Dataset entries
#####

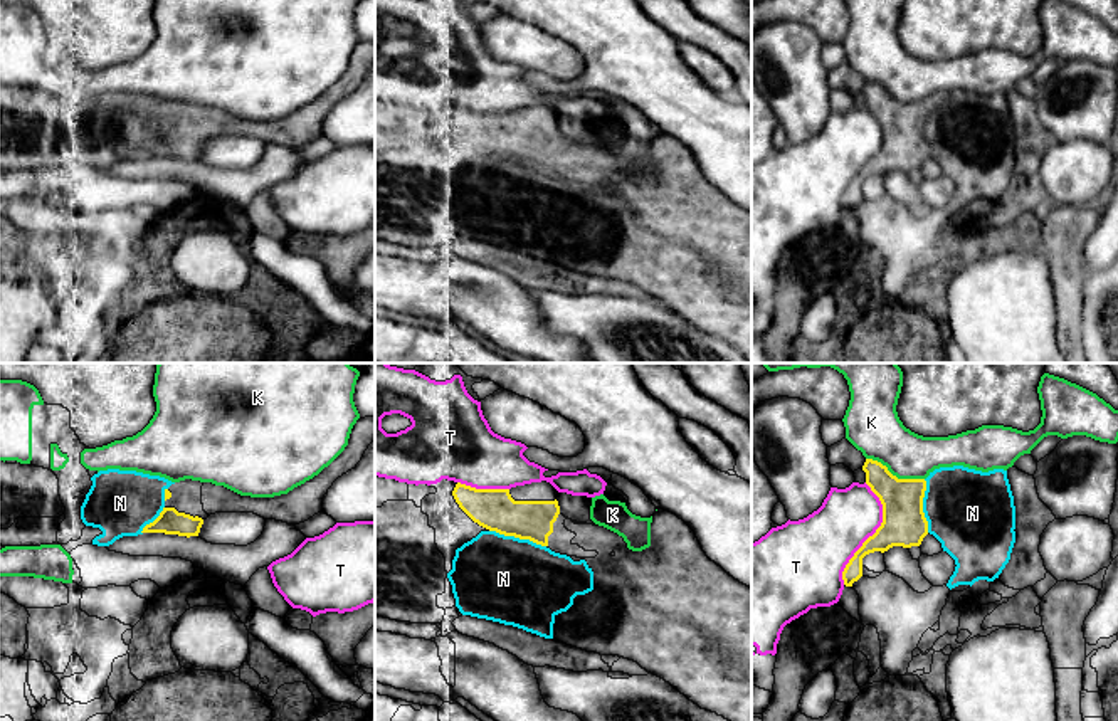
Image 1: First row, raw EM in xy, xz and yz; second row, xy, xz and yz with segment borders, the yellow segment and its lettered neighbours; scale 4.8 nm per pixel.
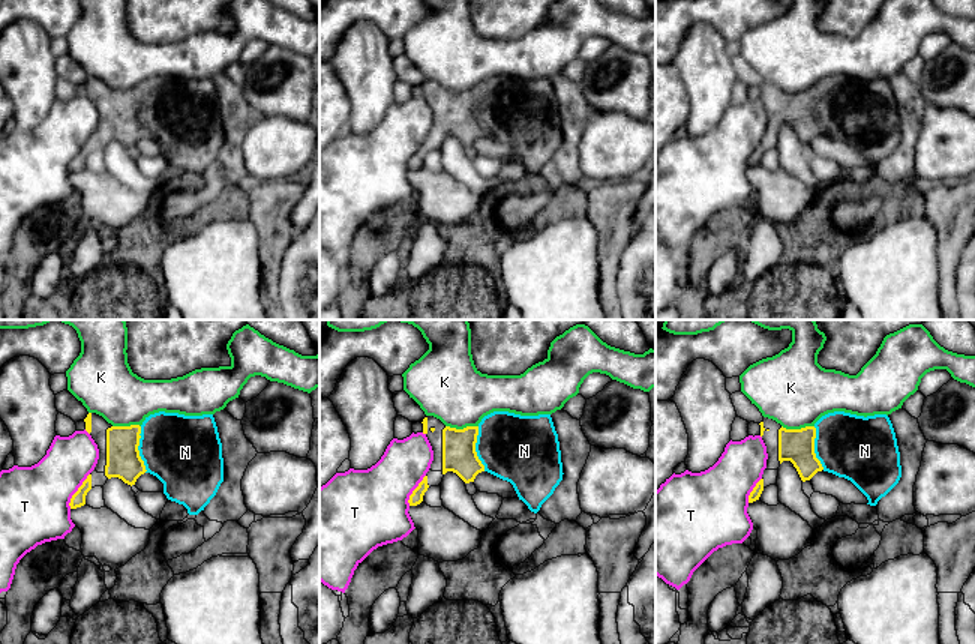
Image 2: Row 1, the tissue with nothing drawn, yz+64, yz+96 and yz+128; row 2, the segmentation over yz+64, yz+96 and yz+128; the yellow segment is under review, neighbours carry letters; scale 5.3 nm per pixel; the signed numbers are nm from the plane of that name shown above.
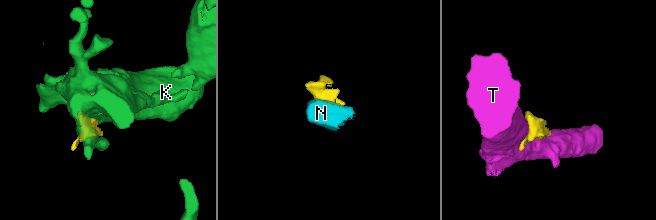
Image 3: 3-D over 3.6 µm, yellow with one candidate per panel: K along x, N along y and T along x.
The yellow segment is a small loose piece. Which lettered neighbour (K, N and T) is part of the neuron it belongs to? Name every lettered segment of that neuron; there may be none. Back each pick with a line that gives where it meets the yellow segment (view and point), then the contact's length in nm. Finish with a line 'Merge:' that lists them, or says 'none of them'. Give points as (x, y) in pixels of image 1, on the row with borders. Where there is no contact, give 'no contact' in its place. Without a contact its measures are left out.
N: meets yellow in xz at (518, 536); contact 280 nm long
Merge: N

#####

Each record above needs to be copied exactly, with images left out.

Image 1: First row, raw EM in xy, xz and yz; second row, xy, xz and yz with segment borders, the yellow segment and its lettered neighbours; scale 4.8 nm per pixel.
Image 2: Row 1, the tissue with nothing drawn, yz+64, yz+96 and yz+128; row 2, the segmentation over yz+64, yz+96 and yz+128; the yellow segment is under review, neighbours carry letters; scale 5.3 nm per pixel; the signed numbers are nm from the plane of that name shown above.
Image 3: 3-D over 3.6 µm, yellow with one candidate per panel: K along x, N along y and T along x.
The yellow segment is a small loose piece. Which lettered neighbour (K, N and T) is part of the neuron it belongs to? Name every lettered segment of that neuron; there may be none. Back each pick with a line that gives where it meets the yellow segment (view and point), then the contact's length in nm. Finish with a line 'Merge:' that lists them, or says 'none of them'. Give points as (x, y) in pixels of image 1, on the row with borders. Where there is no contact, give 'no contact' in its place. Without a contact its measures are left out.
N: meets yellow in xz at (518, 536); contact 280 nm long
Merge: N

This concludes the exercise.